> [Exercise instructions]:
Your task is to copy the lines of the data below from the line holding "X892600Y505860D03*" through the line holding "X811900Y566160D03*", inclusive, exactly and with nothing added.

Entries provided section start

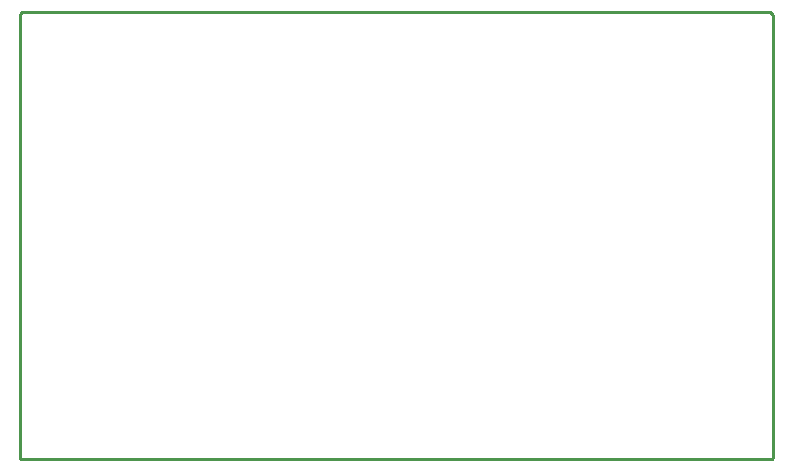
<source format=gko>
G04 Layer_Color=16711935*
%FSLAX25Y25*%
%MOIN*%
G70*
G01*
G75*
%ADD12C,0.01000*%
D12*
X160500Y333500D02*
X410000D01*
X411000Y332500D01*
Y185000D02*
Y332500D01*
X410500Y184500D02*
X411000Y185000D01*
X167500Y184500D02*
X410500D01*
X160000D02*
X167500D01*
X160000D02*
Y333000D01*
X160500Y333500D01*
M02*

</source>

Entries provided section end
Entries provided section start

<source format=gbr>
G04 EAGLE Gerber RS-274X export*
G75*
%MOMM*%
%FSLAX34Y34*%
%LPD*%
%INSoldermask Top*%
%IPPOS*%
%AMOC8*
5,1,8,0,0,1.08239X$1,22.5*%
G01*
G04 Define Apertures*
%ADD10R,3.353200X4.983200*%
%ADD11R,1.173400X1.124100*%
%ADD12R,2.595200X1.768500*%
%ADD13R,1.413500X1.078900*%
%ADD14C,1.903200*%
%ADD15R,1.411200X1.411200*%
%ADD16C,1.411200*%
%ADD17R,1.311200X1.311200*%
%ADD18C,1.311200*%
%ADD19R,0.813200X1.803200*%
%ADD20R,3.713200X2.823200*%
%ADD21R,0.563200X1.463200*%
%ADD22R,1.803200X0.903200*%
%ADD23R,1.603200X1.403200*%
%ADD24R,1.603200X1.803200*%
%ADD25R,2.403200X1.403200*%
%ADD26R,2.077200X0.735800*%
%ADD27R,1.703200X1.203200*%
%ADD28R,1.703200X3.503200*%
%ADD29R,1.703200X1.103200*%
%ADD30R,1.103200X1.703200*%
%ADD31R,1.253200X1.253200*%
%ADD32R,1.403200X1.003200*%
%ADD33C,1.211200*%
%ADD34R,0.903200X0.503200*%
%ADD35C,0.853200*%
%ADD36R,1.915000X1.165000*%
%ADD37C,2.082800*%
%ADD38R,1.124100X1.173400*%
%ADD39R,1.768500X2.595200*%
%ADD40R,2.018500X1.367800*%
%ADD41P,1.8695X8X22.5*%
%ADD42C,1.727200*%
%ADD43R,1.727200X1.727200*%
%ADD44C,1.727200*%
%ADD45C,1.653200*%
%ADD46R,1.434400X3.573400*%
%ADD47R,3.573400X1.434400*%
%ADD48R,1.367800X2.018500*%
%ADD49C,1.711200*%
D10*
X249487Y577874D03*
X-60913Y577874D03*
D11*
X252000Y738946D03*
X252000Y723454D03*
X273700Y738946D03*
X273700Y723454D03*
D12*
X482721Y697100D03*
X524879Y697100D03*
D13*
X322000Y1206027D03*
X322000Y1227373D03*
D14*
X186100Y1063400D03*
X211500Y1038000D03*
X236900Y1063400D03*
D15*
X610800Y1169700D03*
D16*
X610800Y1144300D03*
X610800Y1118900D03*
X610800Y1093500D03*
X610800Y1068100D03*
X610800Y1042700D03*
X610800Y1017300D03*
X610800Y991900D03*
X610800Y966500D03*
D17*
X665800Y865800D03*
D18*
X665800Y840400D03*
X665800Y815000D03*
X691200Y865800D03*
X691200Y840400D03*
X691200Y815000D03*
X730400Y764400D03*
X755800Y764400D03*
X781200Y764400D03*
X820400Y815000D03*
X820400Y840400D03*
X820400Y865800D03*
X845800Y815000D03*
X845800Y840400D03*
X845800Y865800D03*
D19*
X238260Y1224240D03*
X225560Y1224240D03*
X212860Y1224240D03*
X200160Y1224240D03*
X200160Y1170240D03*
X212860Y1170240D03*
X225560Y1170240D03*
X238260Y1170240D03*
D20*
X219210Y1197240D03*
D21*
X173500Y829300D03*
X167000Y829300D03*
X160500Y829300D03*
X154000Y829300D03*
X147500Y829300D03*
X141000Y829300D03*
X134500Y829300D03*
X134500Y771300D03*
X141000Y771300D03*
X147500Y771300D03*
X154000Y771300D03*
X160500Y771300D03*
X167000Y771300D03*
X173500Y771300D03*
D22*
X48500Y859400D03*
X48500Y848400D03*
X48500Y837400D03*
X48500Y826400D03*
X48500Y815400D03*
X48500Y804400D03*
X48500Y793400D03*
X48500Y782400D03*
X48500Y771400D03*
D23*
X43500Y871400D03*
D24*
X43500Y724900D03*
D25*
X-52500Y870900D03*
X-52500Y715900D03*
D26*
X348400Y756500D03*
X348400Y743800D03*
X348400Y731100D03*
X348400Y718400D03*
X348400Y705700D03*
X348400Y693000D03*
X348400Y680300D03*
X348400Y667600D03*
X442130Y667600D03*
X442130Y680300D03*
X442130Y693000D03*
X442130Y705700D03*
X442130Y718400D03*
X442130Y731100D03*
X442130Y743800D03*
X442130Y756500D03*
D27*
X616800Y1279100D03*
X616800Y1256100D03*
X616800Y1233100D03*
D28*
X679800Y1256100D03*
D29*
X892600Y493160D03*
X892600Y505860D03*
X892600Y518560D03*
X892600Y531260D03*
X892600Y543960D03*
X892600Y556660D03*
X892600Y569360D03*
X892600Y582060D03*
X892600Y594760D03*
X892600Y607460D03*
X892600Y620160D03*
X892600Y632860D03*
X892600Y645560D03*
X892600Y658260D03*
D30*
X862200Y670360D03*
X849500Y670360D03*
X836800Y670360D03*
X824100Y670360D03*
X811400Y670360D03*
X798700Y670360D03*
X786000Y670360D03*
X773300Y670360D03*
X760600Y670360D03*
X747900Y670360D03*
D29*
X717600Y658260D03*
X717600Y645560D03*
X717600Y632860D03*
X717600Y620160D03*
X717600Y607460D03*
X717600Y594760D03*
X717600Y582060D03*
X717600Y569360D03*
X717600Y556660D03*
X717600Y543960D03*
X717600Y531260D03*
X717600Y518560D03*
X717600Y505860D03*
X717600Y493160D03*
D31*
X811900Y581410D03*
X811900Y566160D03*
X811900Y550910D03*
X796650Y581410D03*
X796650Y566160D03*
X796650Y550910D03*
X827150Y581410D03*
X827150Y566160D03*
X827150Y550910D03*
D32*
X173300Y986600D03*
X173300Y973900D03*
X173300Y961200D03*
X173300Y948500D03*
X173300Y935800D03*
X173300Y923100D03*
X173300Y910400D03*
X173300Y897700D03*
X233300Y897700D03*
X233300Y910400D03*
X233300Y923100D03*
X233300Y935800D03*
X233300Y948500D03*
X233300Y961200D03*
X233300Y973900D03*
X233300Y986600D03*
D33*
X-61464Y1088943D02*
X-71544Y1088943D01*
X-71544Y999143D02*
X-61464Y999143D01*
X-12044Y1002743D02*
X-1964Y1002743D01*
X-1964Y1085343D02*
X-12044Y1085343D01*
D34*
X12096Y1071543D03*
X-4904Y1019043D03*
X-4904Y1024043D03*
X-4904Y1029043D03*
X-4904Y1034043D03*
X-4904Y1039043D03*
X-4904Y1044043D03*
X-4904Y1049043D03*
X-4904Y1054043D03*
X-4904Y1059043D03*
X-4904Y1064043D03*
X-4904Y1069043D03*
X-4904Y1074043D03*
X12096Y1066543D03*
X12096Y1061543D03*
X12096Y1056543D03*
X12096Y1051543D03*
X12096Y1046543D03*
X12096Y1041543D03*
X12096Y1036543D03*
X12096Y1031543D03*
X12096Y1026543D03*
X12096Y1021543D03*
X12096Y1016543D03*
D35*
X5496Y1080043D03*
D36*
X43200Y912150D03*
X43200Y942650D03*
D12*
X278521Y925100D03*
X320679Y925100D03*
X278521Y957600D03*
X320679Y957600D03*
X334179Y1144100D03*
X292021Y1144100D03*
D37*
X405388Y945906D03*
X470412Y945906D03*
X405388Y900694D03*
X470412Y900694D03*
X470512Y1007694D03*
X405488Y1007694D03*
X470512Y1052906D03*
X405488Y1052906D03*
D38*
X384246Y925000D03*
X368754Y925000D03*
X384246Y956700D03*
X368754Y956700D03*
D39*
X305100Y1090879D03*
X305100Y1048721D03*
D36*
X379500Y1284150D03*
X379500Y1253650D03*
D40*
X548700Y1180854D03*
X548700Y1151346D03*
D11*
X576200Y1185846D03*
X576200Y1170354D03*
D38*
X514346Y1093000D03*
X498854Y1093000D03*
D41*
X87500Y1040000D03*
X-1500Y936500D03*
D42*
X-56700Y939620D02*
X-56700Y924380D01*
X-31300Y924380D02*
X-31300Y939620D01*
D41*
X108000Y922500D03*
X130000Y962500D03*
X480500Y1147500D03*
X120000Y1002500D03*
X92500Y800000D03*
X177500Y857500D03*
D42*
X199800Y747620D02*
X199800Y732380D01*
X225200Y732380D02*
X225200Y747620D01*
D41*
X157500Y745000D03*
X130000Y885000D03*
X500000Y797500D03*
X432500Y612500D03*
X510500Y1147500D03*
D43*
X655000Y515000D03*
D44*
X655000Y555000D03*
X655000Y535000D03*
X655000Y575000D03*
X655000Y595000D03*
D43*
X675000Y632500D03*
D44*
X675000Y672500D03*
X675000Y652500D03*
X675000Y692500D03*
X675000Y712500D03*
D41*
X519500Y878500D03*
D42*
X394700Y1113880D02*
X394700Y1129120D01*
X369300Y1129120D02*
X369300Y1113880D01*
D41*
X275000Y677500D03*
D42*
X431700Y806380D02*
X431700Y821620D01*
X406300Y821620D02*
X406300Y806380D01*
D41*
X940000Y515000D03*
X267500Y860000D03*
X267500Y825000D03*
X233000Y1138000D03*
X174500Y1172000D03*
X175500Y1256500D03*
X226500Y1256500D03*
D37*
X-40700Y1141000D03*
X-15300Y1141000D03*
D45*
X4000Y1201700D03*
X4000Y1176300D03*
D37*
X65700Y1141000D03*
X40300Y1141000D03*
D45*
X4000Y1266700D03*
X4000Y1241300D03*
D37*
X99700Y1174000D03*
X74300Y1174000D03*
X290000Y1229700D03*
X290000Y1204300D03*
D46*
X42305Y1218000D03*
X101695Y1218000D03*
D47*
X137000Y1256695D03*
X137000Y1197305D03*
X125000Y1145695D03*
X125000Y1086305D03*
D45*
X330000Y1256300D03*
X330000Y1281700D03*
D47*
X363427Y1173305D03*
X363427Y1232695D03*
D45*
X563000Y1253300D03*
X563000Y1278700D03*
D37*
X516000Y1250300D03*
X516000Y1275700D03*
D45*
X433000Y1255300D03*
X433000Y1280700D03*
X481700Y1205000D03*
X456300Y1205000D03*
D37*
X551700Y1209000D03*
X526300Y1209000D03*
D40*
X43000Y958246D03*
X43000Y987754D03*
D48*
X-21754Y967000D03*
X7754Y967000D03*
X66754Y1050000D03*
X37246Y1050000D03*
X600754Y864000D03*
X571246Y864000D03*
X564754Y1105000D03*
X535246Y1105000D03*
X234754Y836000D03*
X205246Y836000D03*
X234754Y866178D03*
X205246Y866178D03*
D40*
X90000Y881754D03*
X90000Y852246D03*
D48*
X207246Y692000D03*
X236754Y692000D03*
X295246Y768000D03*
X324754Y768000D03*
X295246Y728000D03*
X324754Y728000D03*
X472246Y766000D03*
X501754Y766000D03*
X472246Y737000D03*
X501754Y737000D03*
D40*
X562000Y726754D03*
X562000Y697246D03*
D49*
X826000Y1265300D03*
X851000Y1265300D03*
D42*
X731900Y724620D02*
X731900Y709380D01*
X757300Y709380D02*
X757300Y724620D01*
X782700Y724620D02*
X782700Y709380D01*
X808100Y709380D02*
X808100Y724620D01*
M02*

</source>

Entries provided section end

> [Output below]:
X892600Y505860D03*
X892600Y518560D03*
X892600Y531260D03*
X892600Y543960D03*
X892600Y556660D03*
X892600Y569360D03*
X892600Y582060D03*
X892600Y594760D03*
X892600Y607460D03*
X892600Y620160D03*
X892600Y632860D03*
X892600Y645560D03*
X892600Y658260D03*
D30*
X862200Y670360D03*
X849500Y670360D03*
X836800Y670360D03*
X824100Y670360D03*
X811400Y670360D03*
X798700Y670360D03*
X786000Y670360D03*
X773300Y670360D03*
X760600Y670360D03*
X747900Y670360D03*
D29*
X717600Y658260D03*
X717600Y645560D03*
X717600Y632860D03*
X717600Y620160D03*
X717600Y607460D03*
X717600Y594760D03*
X717600Y582060D03*
X717600Y569360D03*
X717600Y556660D03*
X717600Y543960D03*
X717600Y531260D03*
X717600Y518560D03*
X717600Y505860D03*
X717600Y493160D03*
D31*
X811900Y581410D03*
X811900Y566160D03*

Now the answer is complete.